[Stored data entries]
• • • • • • •
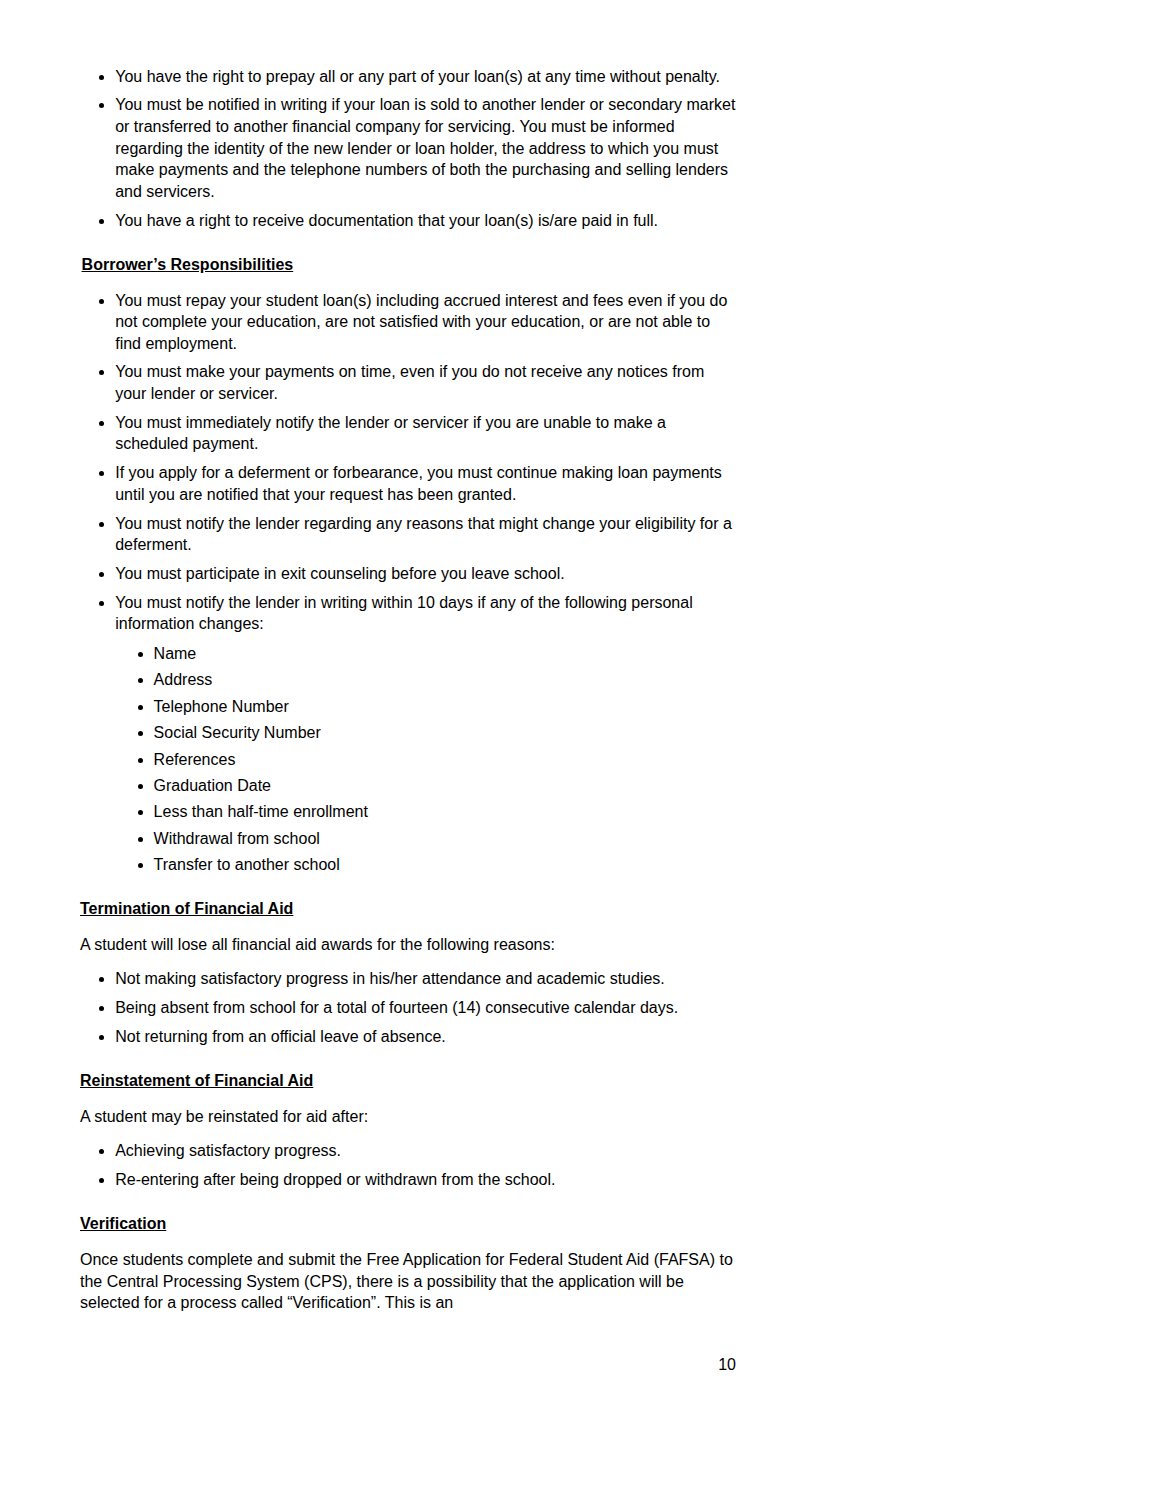You have the right to prepay all or any part of your loan(s) at any time without penalty.
You must be notified in writing if your loan is sold to another lender or secondary market or transferred to another financial company for servicing. You must be informed regarding the identity of the new lender or loan holder, the address to which you must make payments and the telephone numbers of both the purchasing and selling lenders and servicers.
You have a right to receive documentation that your loan(s) is/are paid in full.
Borrower’s Responsibilities
You must repay your student loan(s) including accrued interest and fees even if you do not complete your education, are not satisfied with your education, or are not able to find employment.
You must make your payments on time, even if you do not receive any notices from your lender or servicer.
You must immediately notify the lender or servicer if you are unable to make a scheduled payment.
If you apply for a deferment or forbearance, you must continue making loan payments until you are notified that your request has been granted.
You must notify the lender regarding any reasons that might change your eligibility for a deferment.
You must participate in exit counseling before you leave school.
You must notify the lender in writing within 10 days if any of the following personal information changes:
Name
Address
Telephone Number
Social Security Number
References
Graduation Date
Less than half-time enrollment
Withdrawal from school
Transfer to another school
Termination of Financial Aid
A student will lose all financial aid awards for the following reasons:
Not making satisfactory progress in his/her attendance and academic studies.
Being absent from school for a total of fourteen (14) consecutive calendar days.
Not returning from an official leave of absence.
Reinstatement of Financial Aid
A student may be reinstated for aid after:
Achieving satisfactory progress.
Re-entering after being dropped or withdrawn from the school.
Verification
Once students complete and submit the Free Application for Federal Student Aid (FAFSA) to the Central Processing System (CPS), there is a possibility that the application will be selected for a process called “Verification”. This is an
10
• • • • • • •
> _Work request_: The span to print begins at the line containing "Reinstatement of Financial Aid" and ends at the final line of the entries; print it exactly and print nothing else.

> _Response_:
Reinstatement of Financial Aid
A student may be reinstated for aid after:
Achieving satisfactory progress.
Re-entering after being dropped or withdrawn from the school.
Verification
Once students complete and submit the Free Application for Federal Student Aid (FAFSA) to the Central Processing System (CPS), there is a possibility that the application will be selected for a process called “Verification”. This is an
10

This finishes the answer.